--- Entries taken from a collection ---
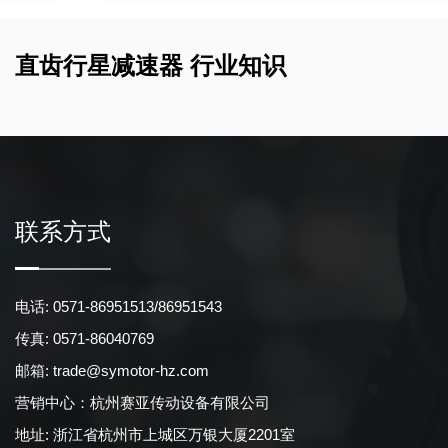
持19-20mN.m的扭矩输出...
直齿行星减速器 行业知识
联系方式
电话: 0571-86951513/86951543
传真: 0571-86040769
邮箱:
trade@symotor-hz.com
营销中心：杭州赛亚传动设备有限公司
地址: 浙江省杭州市上城区万银大厦2201室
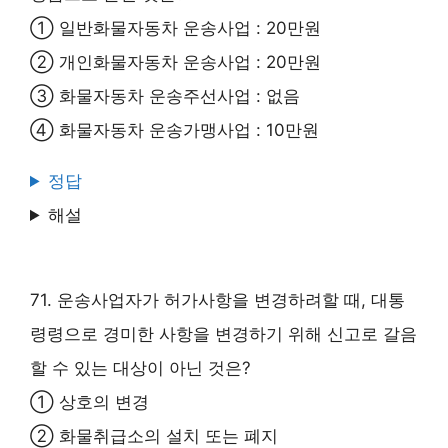
① 일반화물자동차 운송사업 : 20만원
② 개인화물자동차 운송사업 : 20만원
③ 화물자동차 운송주선사업 : 없음
④ 화물자동차 운송가맹사업 : 10만원
정답
해설
71. 운송사업자가 허가사항을 변경하려할 때, 대통
령령으로 경미한 사항을 변경하기 위해 신고로 갈음
할 수 있는 대상이 아닌 것은?
① 상호의 변경
② 화물취급소의 설치 또는 폐지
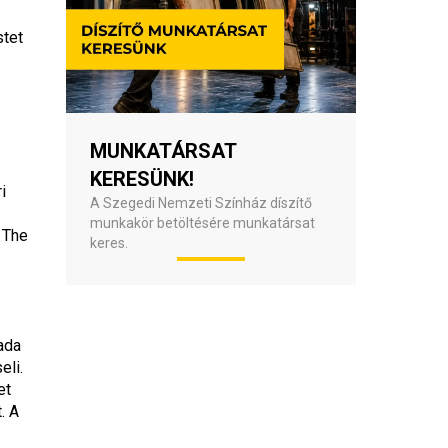
tet 
MUNKATÁRSAT
KERESÜNK!
 
A Szegedi Nemzeti Színház díszítő
munkakör betöltésére munkatársat
The 
keres.
da 
eli.
t 
 A 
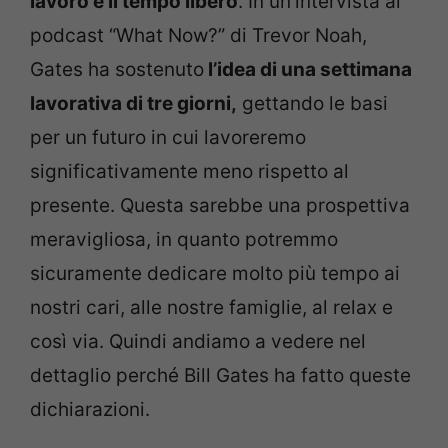
lavoro e il tempo libero
. In un’intervista al
podcast “What Now?” di Trevor Noah,
Gates ha sostenuto
l’idea di una settimana
lavorativa di tre giorni,
gettando le basi
per un futuro in cui lavoreremo
significativamente meno rispetto al
presente. Questa sarebbe una prospettiva
meravigliosa, in quanto potremmo
sicuramente dedicare molto più tempo ai
nostri cari, alle nostre famiglie, al relax e
così via. Quindi andiamo a vedere nel
dettaglio perché Bill Gates ha fatto queste
dichiarazioni.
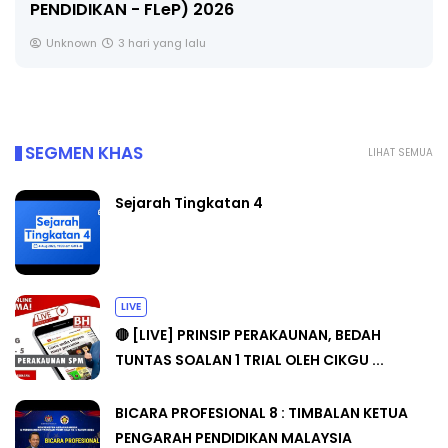
PENDIDIKAN - FLeP) 2026
Unknown
3 hari yang lalu
SEGMEN KHAS
LIHAT SEMUA
Sejarah Tingkatan 4
LIVE
🔴 [LIVE] PRINSIP PERAKAUNAN, BEDAH
TUNTAS SOALAN 1 TRIAL OLEH CIKGU ...
BICARA PROFESIONAL 8 : TIMBALAN KETUA
PENGARAH PENDIDIKAN MALAYSIA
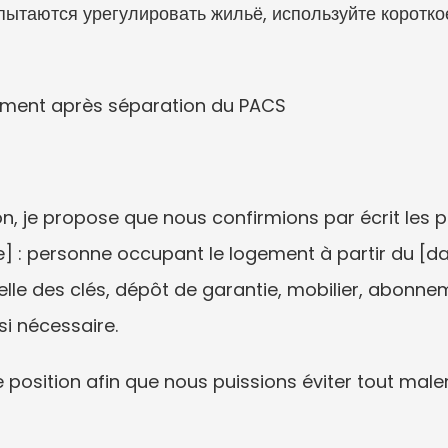
пытаются урегулировать жильё, используйте короткое
gement après séparation du PACS
on, je propose que nous confirmions par écrit les 
e] : personne occupant le logement à partir du [da
lle des clés, dépôt de garantie, mobilier, abonn
si nécessaire.
 position afin que nous puissions éviter tout male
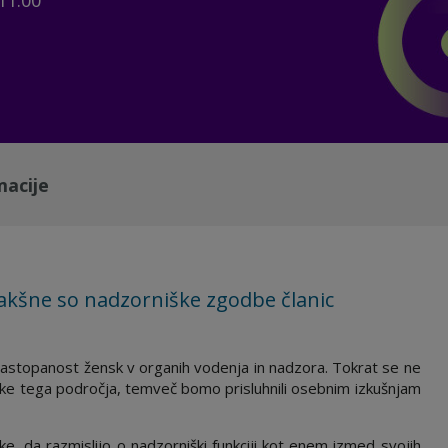
11.00
macije
kšne so nadzorniške zgodbe članic
zastopanost žensk v organih vodenja in nadzora. Tokrat se ne
ike tega področja, temveč bomo prisluhnili osebnim izkušnjam
 da razmislijo o nadzorniški funkciji kot enem izmed svojih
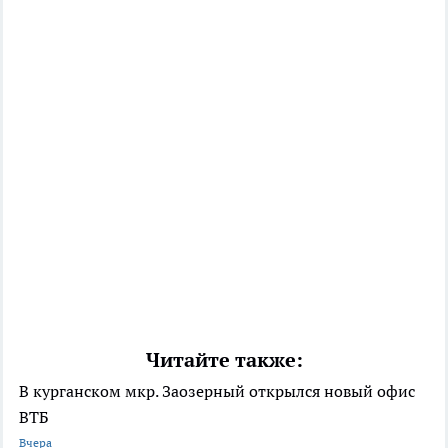
Читайте также:
В курганском мкр. Заозерный открылся новый офис
ВТБ
Вчера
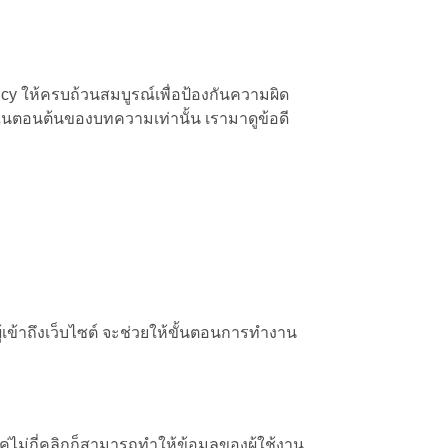
icy ให้ครบถ้วนสมบูรณ์เพื่อป้องกันความผิด
ไว้ในตอนต้นของบทความเท่านั้น เรามาดูข้อดี
้เข้าถึงเว็บไซต์ จะช่วยให้ขั้นตอนการทำงาน
่ไม่กี่คลิกก็สามารถทำให้ข้อมูลของผู้ใช้งาน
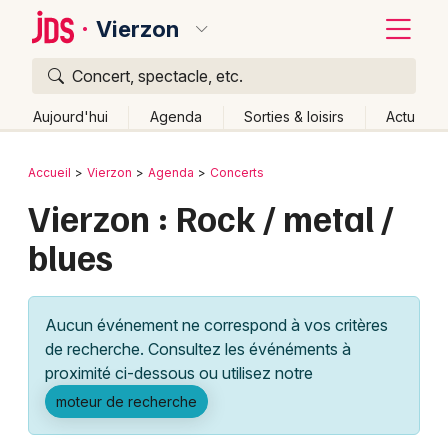
Vierzon
Concert, spectacle, etc.
Quoi ?
Fermer
Aujourd'hui
Agenda
Sorties & loisirs
Actu
Où ?
Retour
Publier un événement
Accueil
Vierzon
Agenda
Concerts
Vierzon et alentours
Cher (18)
Centre
Partout
Vierzon : Rock / metal /
Bordeaux
Près de moi
Changer de lieu
blues
Colmar
Quand ?
Effacer les dates
Lille
Grands événements
Aujourd'hui
Demain
Ce week-end
Autre
Aucun événement ne correspond à vos critères
Lyon
Activité & Expérience
de recherche. Consultez les événéments à
proximité ci-dessous ou utilisez notre
Marseille
Manifestations
moteur de recherche
Mulhouse
Foires & salons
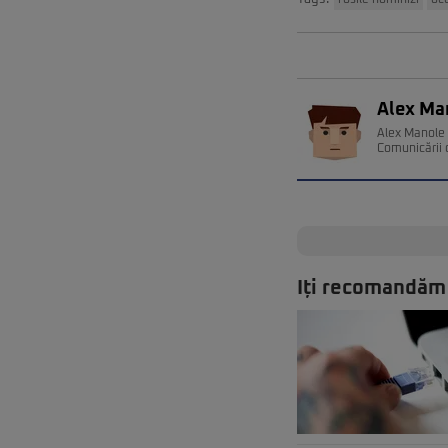
fosile hominizi
oc
Alex Ma
Alex Manole e
Comunicării 
Iți recomandăm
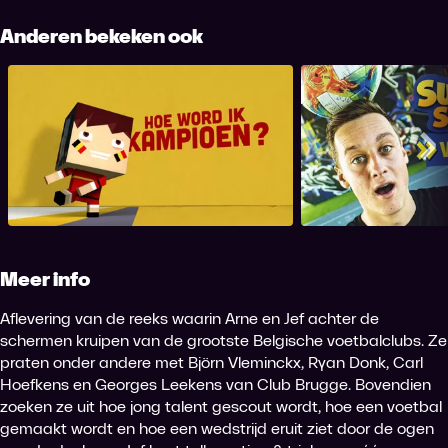
Anderen bekeken ook
Hoe Word Ik een Kampioen ?
Summer Skil
Me
Meer info
Aflevering van de reeks waarin Arne en Jef achter de
schermen kruipen van de grootste Belgische voetbalclubs. Ze
praten onder andere met Björn Vleminckx, Ryan Donk, Carl
Hoefkens en Georges Leekens van Club Brugge. Bovendien
zoeken ze uit hoe jong talent gescout wordt, hoe een voetbal
gemaakt wordt en hoe een wedstrijd eruit ziet door de ogen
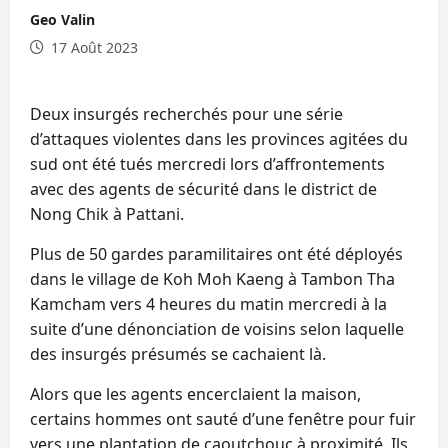
Geo Valin
17 Août 2023
Deux insurgés recherchés pour une série
d’attaques violentes dans les provinces agitées du
sud ont été tués mercredi lors d’affrontements
avec des agents de sécurité dans le district de
Nong Chik à Pattani.
Plus de 50 gardes paramilitaires ont été déployés
dans le village de Koh Moh Kaeng à Tambon Tha
Kamcham vers 4 heures du matin mercredi à la
suite d’une dénonciation de voisins selon laquelle
des insurgés présumés se cachaient là.
Alors que les agents encerclaient la maison,
certains hommes ont sauté d’une fenêtre pour fuir
vers une plantation de caoutchouc à proximité. Ils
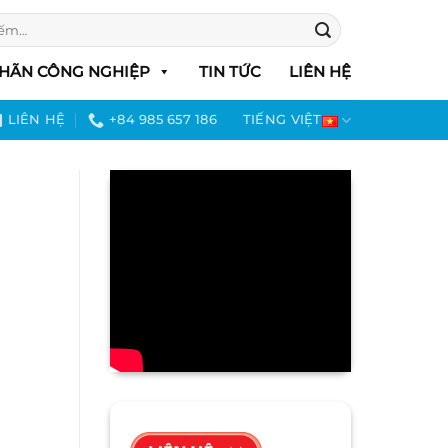
HÃN CÔNG NGHIỆP
TIN TỨC
LIÊN HỆ
LIÊN HỆ
+84 985 657 186
TIẾNG VIỆT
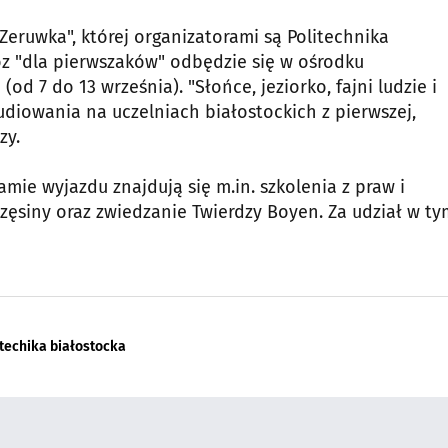
eruwka", której organizatorami są Politechnika
óz "dla pierwszaków" odbędzie się w ośrodku
 7 do 13 września). "Słońce, jeziorko, fajni ludzie i
udiowania na uczelniach białostockich z pierwszej,
zy.
amie wyjazdu znajdują się m.in. szkolenia z praw i
zęsiny oraz zwiedzanie Twierdzy Boyen. Za udział w ty
itechika białostocka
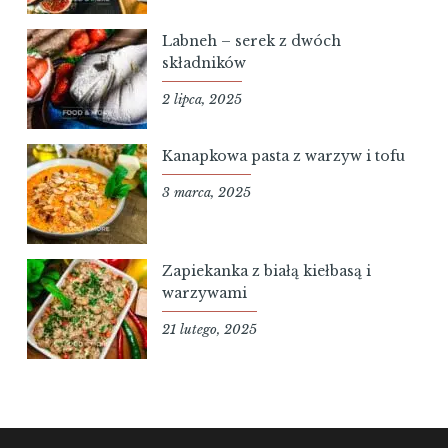
Labneh – serek z dwóch
składników
2 lipca, 2025
Kanapkowa pasta z warzyw i tofu
3 marca, 2025
Zapiekanka z białą kiełbasą i
warzywami
21 lutego, 2025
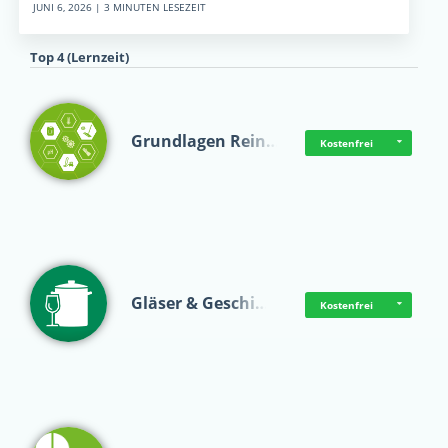
JUNI 6, 2026 | 3 MINUTEN LESEZEIT
Top 4 (Lernzeit)
Grundlagen Rein…
Kostenfrei
Gläser & Geschi…
Kostenfrei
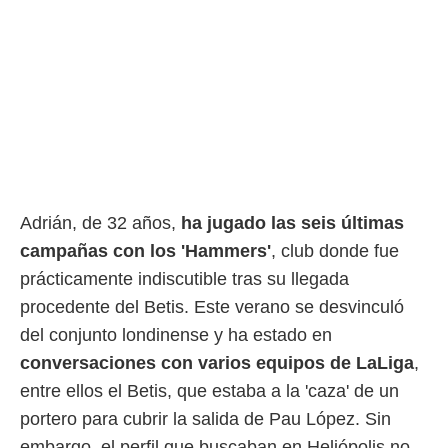
ento u
 de datos
er momento
ic en
o en
 Cookies
en
eb.
y
socios
Adrián, de 32 años,
ha jugado las seis últimas
el
campañas con los 'Hammers'
, club donde fue
to de
prácticamente indiscutible tras su llegada
procedente del Betis. Este verano se desvinculó
la
del conjunto londinense y ha estado en
 en un
 y/o acceder
conversaciones con varios equipos de LaLiga
,
 de datos
entre ellos el Betis, que estaba a la 'caza' de un
ara
 anuncios
portero para cubrir la salida de Pau López. Sin
ar perfiles
embargo, el perfil que buscaban en Heliópolis no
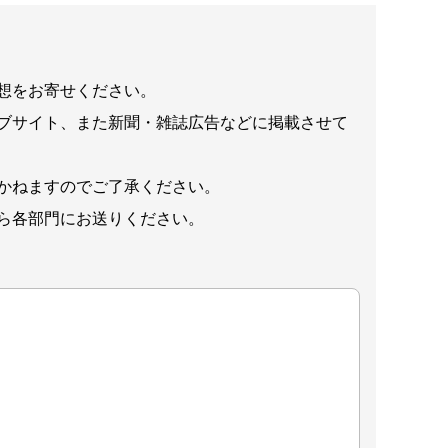
想をお寄せください。
ブサイト、また新聞・雑誌広告などに掲載させて
かねますのでご了承ください。
ら各部門にお送りください。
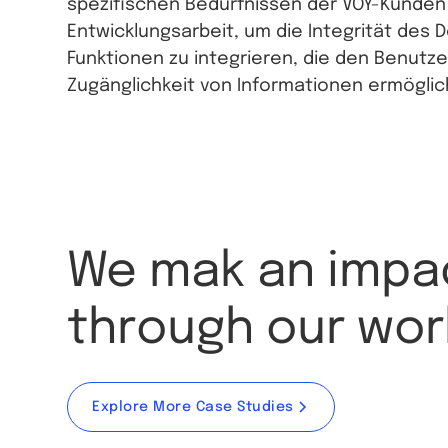
spezifischen Bedürfnissen der VOY-Kunden 
Entwicklungsarbeit, um die Integrität des 
Funktionen zu integrieren, die den Benutz
Zugänglichkeit von Informationen ermöglic
We mak an impa
through our wor
Explore More Case Studies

--- TASK DIRECTIONS ---
Make a word-for-word copy of the records above, excluding all pictures.

--- COMPLETED TASK ---
持19-20mN.m的扭矩输出...
直齿行星减速器 行业知识
联系方式
电话: 0571-86951513/86951543
传真: 0571-86040769
邮箱:
trade@symotor-hz.com
营销中心：杭州赛亚传动设备有限公司
地址: 浙江省杭州市上城区万银大厦2201室
① 일반화물자동차 운송사업 : 20만원
② 개인화물자동차 운송사업 : 20만원
③ 화물자동차 운송주선사업 : 없음
④ 화물자동차 운송가맹사업 : 10만원
정답
해설
71. 운송사업자가 허가사항을 변경하려할 때, 대통
령령으로 경미한 사항을 변경하기 위해 신고로 갈음
할 수 있는 대상이 아닌 것은?
① 상호의 변경
② 화물취급소의 설치 또는 폐지
tet 
MUNKATÁRSAT
KERESÜNK!
 
A Szegedi Nemzeti Színház díszítő
munkakör betöltésére munkatársat
The 
keres.
da 
eli.
t 
 A 
lavoro e il tempo libero
. In un’intervista al
podcast “What Now?” di Trevor Noah,
Gates ha sostenuto
l’idea di una settimana
lavorativa di tre giorni,
gettando le basi
per un futuro in cui lavoreremo
significativamente meno rispetto al
presente. Questa sarebbe una prospettiva
meravigliosa, in quanto potremmo
sicuramente dedicare molto più tempo ai
nostri cari, alle nostre famiglie, al relax e
così via. Quindi andiamo a vedere nel
dettaglio perché Bill Gates ha fatto queste
dichiarazioni.
PENDIDIKAN - FLeP) 2026
Unknown
3 hari yang lalu
SEGMEN KHAS
LIHAT SEMUA
Sejarah Tingkatan 4
LIVE
🔴 [LIVE] PRINSIP PERAKAUNAN, BEDAH
TUNTAS SOALAN 1 TRIAL OLEH CIKGU ...
BICARA PROFESIONAL 8 : TIMBALAN KETUA
PENGARAH PENDIDIKAN MALAYSIA
пытаются урегулировать жильё, используйте короткое
gement après séparation du PACS
on, je propose que nous confirmions par écrit les 
e] : personne occupant le logement à partir du [da
lle des clés, dépôt de garantie, mobilier, abonn
si nécessaire.
 position afin que nous puissions éviter tout male
11.00
macije
kšne so nadzorniške zgodbe članic
zastopanost žensk v organih vodenja in nadzora. Tokrat se ne
ike tega področja, temveč bomo prisluhnili osebnim izkušnjam
 da razmislijo o nadzorniški funkciji kot enem izmed svojih
Читайте также:
В курганском мкр. Заозерный открылся новый офис
ВТБ
Вчера
icy ให้ครบถ้วนสมบูรณ์เพื่อป้องกันความผิด
ไว้ในตอนต้นของบทความเท่านั้น เรามาดูข้อดี
้เข้าถึงเว็บไซต์ จะช่วยให้ขั้นตอนการทำงาน
่ไม่กี่คลิกก็สามารถทำให้ข้อมูลของผู้ใช้งาน
Vierzon
Concert, spectacle, etc.
Quoi ?
Fermer
Aujourd'hui
Agenda
Sorties & loisirs
Actu
Où ?
Retour
Publier un événement
Accueil
Vierzon
Agenda
Concerts
Vierzon et alentours
Cher (18)
Centre
Partout
Vierzon : Rock / metal /
Bordeaux
Près de moi
Changer de lieu
blues
Colmar
Quand ?
Effacer les dates
Lille
Grands événements
Aujourd'hui
Demain
Ce week-end
Autre
Aucun événement ne correspond à vos critères
Lyon
Activité & Expérience
de recherche. Consultez les événéments à
proximité ci-dessous ou utilisez notre
Marseille
Manifestations
moteur de recherche
Mulhouse
Foires & salons
fosile hominizi
oc
Alex Ma
Alex Manole e
Comunicării 
Iți recomandăm
Anderen bekeken ook
Hoe Word Ik een Kampioen ?
Summer Skil
Me
Meer info
Aflevering van de reeks waarin Arne en Jef achter de
schermen kruipen van de grootste Belgische voetbalclubs. Ze
praten onder andere met Björn Vleminckx, Ryan Donk, Carl
Hoefkens en Georges Leekens van Club Brugge. Bovendien
zoeken ze uit hoe jong talent gescout wordt, hoe een voetbal
gemaakt wordt en hoe een wedstrijd eruit ziet door de ogen
Geo Valin
17 Août 2023
Deux insurgés recherchés pour une série
d’attaques violentes dans les provinces agitées du
sud ont été tués mercredi lors d’affrontements
avec des agents de sécurité dans le district de
Nong Chik à Pattani.
Plus de 50 gardes paramilitaires ont été déployés
dans le village de Koh Moh Kaeng à Tambon Tha
Kamcham vers 4 heures du matin mercredi à la
suite d’une dénonciation de voisins selon laquelle
des insurgés présumés se cachaient là.
Alors que les agents encerclaient la maison,
certains hommes ont sauté d’une fenêtre pour fuir
vers une plantation de caoutchouc à proximité. Ils
HÃN CÔNG NGHIỆP
TIN TỨC
LIÊN HỆ
LIÊN HỆ
+84 985 657 186
TIẾNG VIỆT
eruwka", której organizatorami są Politechnika
óz "dla pierwszaków" odbędzie się w ośrodku
 7 do 13 września). "Słońce, jeziorko, fajni ludzie i
udiowania na uczelniach białostockich z pierwszej,
zy.
amie wyjazdu znajdują się m.in. szkolenia z praw i
zęsiny oraz zwiedzanie Twierdzy Boyen. Za udział w ty
itechika białostocka
Labneh – serek z dwóch
składników
2 lipca, 2025
Kanapkowa pasta z warzyw i tofu
3 marca, 2025
Zapiekanka z białą kiełbasą i
warzywami
21 lutego, 2025
JUNI 6, 2026 | 3 MINUTEN LESEZEIT
Top 4 (Lernzeit)
Grundlagen Rein…
Kostenfrei
Gläser & Geschi…
Kostenfrei
ento u
 de datos
er momento
ic en
o en
 Cookies
en
eb.
y
socios
Adrián, de 32 años,
ha jugado las seis últimas
el
campañas con los 'Hammers'
, club donde fue
to de
prácticamente indiscutible tras su llegada
procedente del Betis. Este verano se desvinculó
la
del conjunto londinense y ha estado en
 en un
 y/o acceder
conversaciones con varios equipos de LaLiga
,
 de datos
entre ellos el Betis, que estaba a la 'caza' de un
ara
 anuncios
portero para cubrir la salida de Pau López. Sin
ar perfiles
embargo, el perfil que buscaban en Heliópolis no
想をお寄せください。
ブサイト、また新聞・雑誌広告などに掲載させて
かねますのでご了承ください。
ら各部門にお送りください。
spezifischen Bedürfnissen der VOY-Kunden 
Entwicklungsarbeit, um die Integrität des 
Funktionen zu integrieren, die den Benutz
Zugänglichkeit von Informationen ermöglic
We mak an impa
through our wor
Explore More Case Studies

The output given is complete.